A survey last December by the Society for Human Resource Management found that 28% of workers said they would not get the vaccine even if it meant losing their jobs.
But, “while people are saying that, there is a great degree of cognitive dissonance around what they will actually do,” said the organization’s chief knowledge officer, Alexander Alonso. Employers estimate that less than 2% of employees have left their jobs because of a vaccine mandate or an employer strongly encouraging vaccination, he added.
Still, it’s too soon to tell what the effect of such mandates will be.
Delta is using the surcharge as a penalty, instead of requiring vaccines for all employees. But the airline is mandating that new hires be vaccinated. Even so, Ting said there still has been strong interest in jobs at Delta.
Before announcing the surcharge, the company incentivized employees with paid time off and financial rewards.

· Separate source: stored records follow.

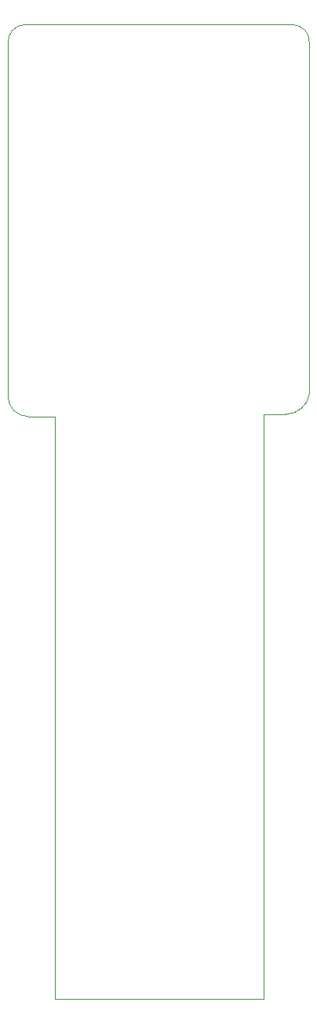
<source format=gbr>
%TF.GenerationSoftware,KiCad,Pcbnew,(6.0.11-0)*%
%TF.CreationDate,2023-11-09T08:58:10+01:00*%
%TF.ProjectId,ZESP32,5a455350-3332-42e6-9b69-6361645f7063,rev?*%
%TF.SameCoordinates,Original*%
%TF.FileFunction,Profile,NP*%
%FSLAX46Y46*%
G04 Gerber Fmt 4.6, Leading zero omitted, Abs format (unit mm)*
G04 Created by KiCad (PCBNEW (6.0.11-0)) date 2023-11-09 08:58:10*
%MOMM*%
%LPD*%
G01*
G04 APERTURE LIST*
%TA.AperFunction,Profile*%
%ADD10C,0.100000*%
%TD*%
G04 APERTURE END LIST*
D10*
X81788000Y-45720000D02*
X81788000Y-83820000D01*
X114300000Y-45720000D02*
X114300000Y-83566000D01*
X83629500Y-43688000D02*
X112458500Y-43688000D01*
X111760000Y-85725000D02*
X109347000Y-85725000D01*
X111760000Y-85724981D02*
G75*
G03*
X114300000Y-83566000I-2600J2576681D01*
G01*
X81788000Y-83820000D02*
G75*
G03*
X83947000Y-85979000I2159000J0D01*
G01*
X114299968Y-45719997D02*
G75*
G03*
X112458500Y-43688000I-1841468J181597D01*
G01*
X109347000Y-148844000D02*
X86868000Y-148844000D01*
X109347000Y-85725000D02*
X109347000Y-148844000D01*
X83629499Y-43687927D02*
G75*
G03*
X81788000Y-45720000I15601J-1864573D01*
G01*
X86868000Y-148844000D02*
X86868000Y-85979000D01*
X83947000Y-85979000D02*
X86868000Y-85979000D01*
M02*

</source>
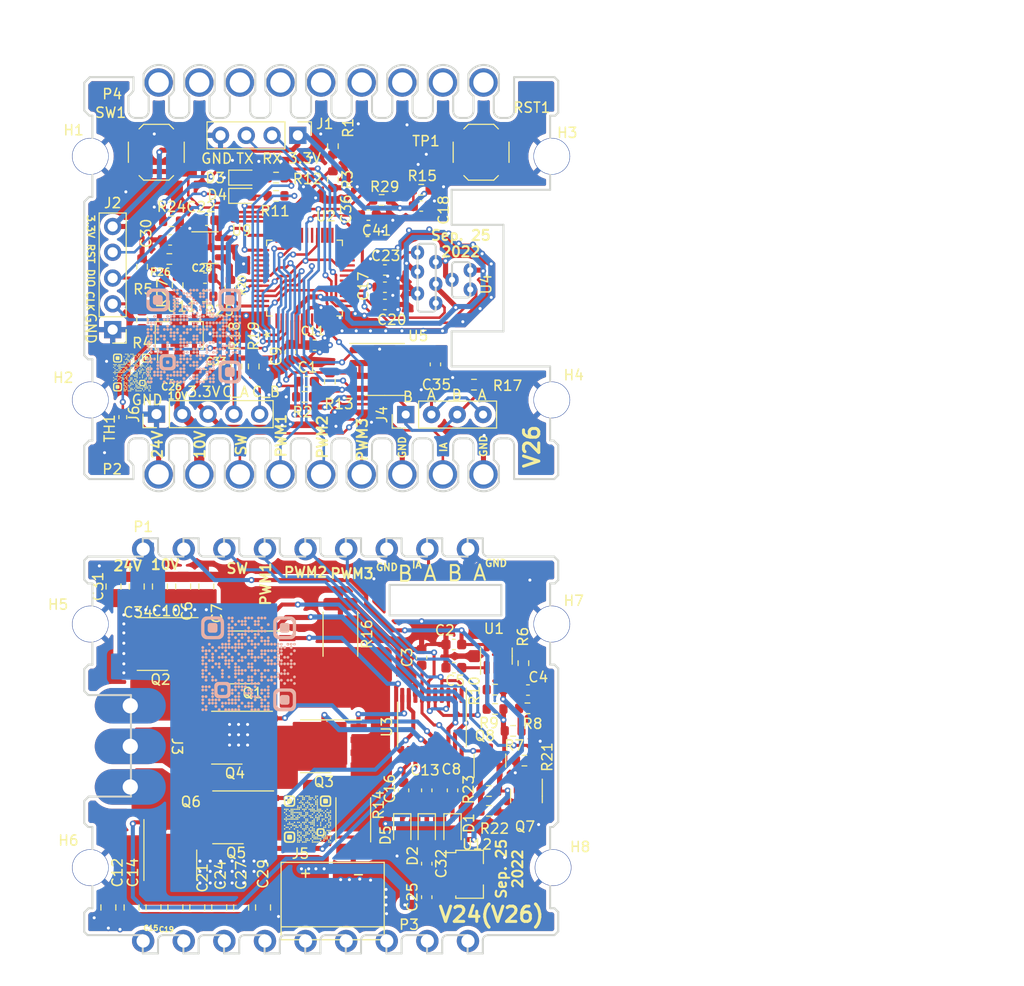
<source format=kicad_pcb>
(kicad_pcb (version 20211014) (generator pcbnew)

  (general
    (thickness 1.6)
  )

  (paper "A4")
  (layers
    (0 "F.Cu" signal)
    (31 "B.Cu" signal)
    (32 "B.Adhes" user "B.Adhesive")
    (33 "F.Adhes" user "F.Adhesive")
    (34 "B.Paste" user)
    (35 "F.Paste" user)
    (36 "B.SilkS" user "B.Silkscreen")
    (37 "F.SilkS" user "F.Silkscreen")
    (38 "B.Mask" user)
    (39 "F.Mask" user)
    (40 "Dwgs.User" user "User.Drawings")
    (41 "Cmts.User" user "User.Comments")
    (42 "Eco1.User" user "User.Eco1")
    (43 "Eco2.User" user "User.Eco2")
    (44 "Edge.Cuts" user)
    (45 "Margin" user)
    (46 "B.CrtYd" user "B.Courtyard")
    (47 "F.CrtYd" user "F.Courtyard")
    (48 "B.Fab" user)
    (49 "F.Fab" user)
    (50 "User.1" user)
    (51 "User.2" user)
    (52 "User.3" user)
    (53 "User.4" user)
    (54 "User.5" user)
    (55 "User.6" user)
    (56 "User.7" user)
    (57 "User.8" user)
    (58 "User.9" user)
  )

  (setup
    (stackup
      (layer "F.SilkS" (type "Top Silk Screen"))
      (layer "F.Paste" (type "Top Solder Paste"))
      (layer "F.Mask" (type "Top Solder Mask") (thickness 0.01))
      (layer "F.Cu" (type "copper") (thickness 0.035))
      (layer "dielectric 1" (type "core") (thickness 1.51) (material "FR4") (epsilon_r 4.5) (loss_tangent 0.02))
      (layer "B.Cu" (type "copper") (thickness 0.035))
      (layer "B.Mask" (type "Bottom Solder Mask") (thickness 0.01))
      (layer "B.Paste" (type "Bottom Solder Paste"))
      (layer "B.SilkS" (type "Bottom Silk Screen"))
      (copper_finish "None")
      (dielectric_constraints no)
    )
    (pad_to_mask_clearance 0)
    (pcbplotparams
      (layerselection 0x00010fc_ffffffff)
      (disableapertmacros false)
      (usegerberextensions false)
      (usegerberattributes true)
      (usegerberadvancedattributes true)
      (creategerberjobfile true)
      (svguseinch false)
      (svgprecision 6)
      (excludeedgelayer true)
      (plotframeref false)
      (viasonmask false)
      (mode 1)
      (useauxorigin false)
      (hpglpennumber 1)
      (hpglpenspeed 20)
      (hpglpendiameter 15.000000)
      (dxfpolygonmode true)
      (dxfimperialunits true)
      (dxfusepcbnewfont true)
      (psnegative false)
      (psa4output false)
      (plotreference true)
      (plotvalue true)
      (plotinvisibletext false)
      (sketchpadsonfab false)
      (subtractmaskfromsilk false)
      (outputformat 1)
      (mirror false)
      (drillshape 0)
      (scaleselection 1)
      (outputdirectory "Manufacturing files/")
    )
  )

  (net 0 "")
  (net 1 "/IA_SENSE")
  (net 2 "GND")
  (net 3 "+10V")
  (net 4 "Net-(C4-Pad1)")
  (net 5 "Net-(C5-Pad1)")
  (net 6 "+24V")
  (net 7 "Net-(C8-Pad1)")
  (net 8 "Net-(C3-Pad1)")
  (net 9 "+3V3")
  (net 10 "Net-(C13-Pad1)")
  (net 11 "Net-(Q3-Pad4)")
  (net 12 "Net-(C16-Pad1)")
  (net 13 "Net-(Q5-Pad4)")
  (net 14 "/HALL1")
  (net 15 "/RESET")
  (net 16 "/PHASE1")
  (net 17 "/HALL2")
  (net 18 "/HALL3")
  (net 19 "/PHASE2")
  (net 20 "Net-(C28-Pad1)")
  (net 21 "/PHASE3")
  (net 22 "Net-(C30-Pad1)")
  (net 23 "/ENCODER_A")
  (net 24 "/ENCODER_B")
  (net 25 "Net-(Q1-Pad1)")
  (net 26 "/TEMPERATURE")
  (net 27 "Net-(Q1-Pad4)")
  (net 28 "Net-(D3-Pad2)")
  (net 29 "Net-(D4-Pad2)")
  (net 30 "/IA_B")
  (net 31 "/UART2 RX")
  (net 32 "/UART2 TX")
  (net 33 "/SWCLK")
  (net 34 "/SWDIO")
  (net 35 "/B")
  (net 36 "/A")
  (net 37 "Net-(Q2-Pad4)")
  (net 38 "/PWM1")
  (net 39 "/PWM2")
  (net 40 "/PWM3")
  (net 41 "Net-(Q4-Pad4)")
  (net 42 "/SWITCH_DISABLE")
  (net 43 "/IA")
  (net 44 "/SWITCH_DISABLE_B")
  (net 45 "/PWM1_B")
  (net 46 "/PWM2_B")
  (net 47 "/PWM3_B")
  (net 48 "/TOUCH")
  (net 49 "Net-(R1-Pad2)")
  (net 50 "unconnected-(P3-Pad1)")
  (net 51 "/LED_RED")
  (net 52 "/LED_GREEN")
  (net 53 "/RS485_EN")
  (net 54 "unconnected-(P3-Pad2)")
  (net 55 "Net-(R20-Pad1)")
  (net 56 "/OVER_VOLTAGE")
  (net 57 "/PWM4")
  (net 58 "unconnected-(P3-Pad3)")
  (net 59 "unconnected-(P3-Pad4)")
  (net 60 "unconnected-(P3-Pad5)")
  (net 61 "unconnected-(P3-Pad6)")
  (net 62 "unconnected-(P3-Pad7)")
  (net 63 "unconnected-(P3-Pad8)")
  (net 64 "unconnected-(P3-Pad9)")
  (net 65 "unconnected-(P4-Pad1)")
  (net 66 "unconnected-(P4-Pad2)")
  (net 67 "unconnected-(P4-Pad3)")
  (net 68 "unconnected-(P4-Pad4)")
  (net 69 "unconnected-(P4-Pad5)")
  (net 70 "unconnected-(P4-Pad6)")
  (net 71 "unconnected-(P4-Pad7)")
  (net 72 "unconnected-(P4-Pad8)")
  (net 73 "unconnected-(P4-Pad9)")
  (net 74 "unconnected-(U2-Pad1)")
  (net 75 "unconnected-(U2-Pad8)")
  (net 76 "unconnected-(U2-Pad9)")
  (net 77 "/REF24")
  (net 78 "unconnected-(U2-Pad19)")
  (net 79 "unconnected-(U2-Pad20)")
  (net 80 "/RS485_D")
  (net 81 "/RS485_R")
  (net 82 "unconnected-(U2-Pad23)")
  (net 83 "unconnected-(U2-Pad24)")
  (net 84 "unconnected-(U2-Pad25)")
  (net 85 "unconnected-(U2-Pad26)")
  (net 86 "unconnected-(U2-Pad27)")
  (net 87 "unconnected-(U2-Pad29)")
  (net 88 "unconnected-(U2-Pad30)")
  (net 89 "unconnected-(U2-Pad31)")
  (net 90 "unconnected-(U2-Pad38)")
  (net 91 "unconnected-(U2-Pad39)")
  (net 92 "unconnected-(U2-Pad40)")
  (net 93 "unconnected-(U2-Pad41)")
  (net 94 "unconnected-(U2-Pad47)")
  (net 95 "Net-(Q6-Pad4)")
  (net 96 "Net-(Q7-Pad3)")
  (net 97 "Net-(Q8-Pad1)")
  (net 98 "unconnected-(U2-Pad22)")

  (footprint "Capacitor_SMD:C_0603_1608Metric" (layer "F.Cu") (at 158.946018 121.693178 90))

  (footprint "Connector_PinHeader_2.54mm:PinHeader_1x05_P2.54mm_Vertical" (layer "F.Cu") (at 128 65.775 180))

  (footprint "servo_motor:Mounting Hole 3.5mm" (layer "F.Cu") (at 171.265018 48.700167))

  (footprint "servo_motor:Mounting Hole 3.5mm" (layer "F.Cu") (at 125.799018 94.782178))

  (footprint "Resistor_SMD:R_0603_1608Metric" (layer "F.Cu") (at 144.1 52.6 180))

  (footprint "Resistor_SMD:R_0603_1608Metric" (layer "F.Cu") (at 146.9 72.4 180))

  (footprint "Capacitor_SMD:C_0603_1608Metric" (layer "F.Cu") (at 153.2 54.5))

  (footprint "Capacitor_SMD:C_0603_1608Metric" (layer "F.Cu") (at 137.1 60.7))

  (footprint "Diode_SMD:D_SOD-323" (layer "F.Cu") (at 158.946018 114.975178 -90))

  (footprint "Capacitor_SMD:C_0603_1608Metric" (layer "F.Cu") (at 154.825 61.6))

  (footprint "Diode_SMD:D_SOD-323" (layer "F.Cu") (at 161.486018 114.975178 -90))

  (footprint "Resistor_SMD:R_0603_1608Metric" (layer "F.Cu") (at 130.9 59.575 90))

  (footprint "Capacitor_SMD:C_0805_2012Metric" (layer "F.Cu") (at 137.229018 91.086178 90))

  (footprint "Capacitor_SMD:C_0805_2012Metric" (layer "F.Cu") (at 136.340018 122.709178 -90))

  (footprint "Capacitor_SMD:C_0603_1608Metric" (layer "F.Cu") (at 158.946018 118.391178 -90))

  (footprint "Resistor_SMD:R_0603_1608Metric" (layer "F.Cu") (at 149.4 70.9 90))

  (footprint "Resistor_SMD:R_2512_6332Metric" (layer "F.Cu") (at 150.437018 95.785178 -90))

  (footprint "Resistor_SMD:R_0402_1005Metric" (layer "F.Cu") (at 129 74.4 -90))

  (footprint "Resistor_SMD:R_0603_1608Metric" (layer "F.Cu") (at 133.5868 58.8176 180))

  (footprint "Capacitor_SMD:C_0805_2012Metric" (layer "F.Cu") (at 132.022018 122.709178 -90))

  (footprint "Capacitor_SMD:C_0603_1608Metric" (layer "F.Cu") (at 147.1 70.9))

  (footprint "Diode_SMD:D_SOD-323" (layer "F.Cu") (at 156.533018 114.975178 -90))

  (footprint "Capacitor_SMD:C_0805_2012Metric" (layer "F.Cu") (at 134.943018 91.086178 90))

  (footprint "Capacitor_SMD:C_0805_2012Metric" (layer "F.Cu") (at 130.371018 91.086178 90))

  (footprint "servo_motor:hall_sensor_3" (layer "F.Cu") (at 162.284007 60.666828 180))

  (footprint "servo_motor:Mounting Hole 3.5mm" (layer "F.Cu") (at 125.799018 118.7822))

  (footprint "Capacitor_SMD:C_0805_2012Metric" (layer "F.Cu") (at 134.181018 122.709178 -90))

  (footprint "Resistor_SMD:R_2512_6332Metric" (layer "F.Cu") (at 151.707018 114.073178 90))

  (footprint "Capacitor_SMD:C_0603_1608Metric" (layer "F.Cu") (at 133.8 70.2 180))

  (footprint "Capacitor_SMD:C_0603_1608Metric" (layer "F.Cu") (at 161.486018 111.165178 90))

  (footprint "Resistor_SMD:R_0603_1608Metric" (layer "F.Cu") (at 165.068018 111.237178))

  (footprint "servo_motor:CRTM025N03L" (layer "F.Cu") (at 140.047018 105.979178 180))

  (footprint "Capacitor_SMD:C_0603_1608Metric" (layer "F.Cu") (at 147.9 67.3))

  (footprint "Resistor_SMD:R_0603_1608Metric" (layer "F.Cu") (at 168.568018 108.237178))

  (footprint "Package_TO_SOT_SMD:SOT-89-3" (layer "F.Cu") (at 134.562 66.644 90))

  (footprint "servo_motor:CRTM025N03L" (layer "F.Cu") (at 148.810018 106.826178 180))

  (footprint "Capacitor_SMD:C_0603_1608Metric" (layer "F.Cu") (at 161.613018 96.801178 180))

  (footprint "Package_SO:TSSOP-20_4.4x6.5mm_P0.65mm" (layer "F.Cu") (at 159.454018 104.675178 -90))

  (footprint "Resistor_SMD:R_0603_1608Metric" (layer "F.Cu") (at 144.1 50.8 180))

  (footprint "Resistor_SMD:R_0603_1608Metric" (layer "F.Cu") (at 133.8 55.1))

  (footprint "servo_motor:MOTOR" (layer "F.Cu") (at 129.736018 106.834178 -90))

  (footprint "Capacitor_SMD:C_0603_1608Metric" (layer "F.Cu") (at 158.946018 111.165178 90))

  (footprint "Resistor_SMD:R_0603_1608Metric" (layer "F.Cu") (at 165.677018 101.246178 180))

  (footprint "Resistor_SMD:R_0603_1608Metric" (layer "F.Cu") (at 139.6 61.7 -90))

  (footprint "Connector_PinHeader_2.54mm:PinHeader_1x05_P2.54mm_Vertical" (layer "F.Cu") (at 132.32 74.1 90))

  (footprint "servo_motor:board_to_board_male" (layer "F.Cu") (at 131.006018 87.403178))

  (footprint "Package_TO_SOT_SMD:SOT-23" (layer "F.Cu") (at 165.168018 108.237178 90))

  (footprint "Resistor_SMD:R_0603_1608Metric" (layer "F.Cu") (at 134.4 61.4 90))

  (footprint "Resistor_SMD:R_0603_1608Metric" (layer "F.Cu") (at 163.6 71.2))

  (footprint "Button_Switch_SMD:SW_SPST_TL3342" (layer "F.Cu") (at 132.3 48.3))

  (footprint "Resistor_SMD:R_0603_1608Metric" (layer "F.Cu") (at 130.9 64.8 90))

  (footprint "Resistor_SMD:R_0603_1608Metric" (layer "F.Cu") (at 168.868018 103.087178 180))

  (footprint "Package_TO_SOT_SMD:SOT-23-5" (layer "F.Cu") (at 137.6 57.7))

  (footprint "servo_motor:Mounting Hole 3.5mm" (layer "F.Cu") (at 171.265018 94.782178))

  (footprint "Capacitor_SMD:C_0603_1608Metric" (layer "F.Cu") (at 137.3 55 180))

  (footprint "Capacitor_SMD:C_0805_2012Metric" (layer "F.Cu") (at 132.657018 91.086178 90))

  (footprint "servo_motor:CRTM025N03L" (layer "F.Cu") (at 133.681018 117.748178 -90))

  (footprint "Resistor_SMD:R_0603_1608Metric" (layer "F.Cu") (at 165.068018 113.187178 180))

  (footprint "Resistor_SMD:R_0603_1608Metric" (layer "F.Cu")
    (tedit 5F68FEEE) (tstamp 913db008-32fd-4c0f-8175-e2744ac7d426)
    (at 149.7 51 -90)
    (descr "Resistor SMD 0603 (1608 Metric), square (rectangular) end terminal, IPC_7351 nominal, (Body size source: IPC-SM-782 page 72, https://www.p
... [2370646 chars truncated]
</source>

The first 20,000 to 40,000 employees who got vaccinated were “rushing in line” to get them, Ting said. However, the last 20,000 who are not vaccinated “are very, very different” and are “the most reluctant amongst any group.”
“They’re not homogenous. Talking to them, many of them are scared. Many of them have a lot of misinformation and are afraid,” Ting said. Some may choose never to get vaccinated, he acknowledged.
But a large percentage are people who are on the fence and “still gathering information,” he said. Some “may not have gotten around it” and are ambivalent, or were waiting for FDA approval, he said.
“There’s a group of people who simply don’t want to be told what to do,” Ting said. “They want to gather information themselves and make a decision for themselves.”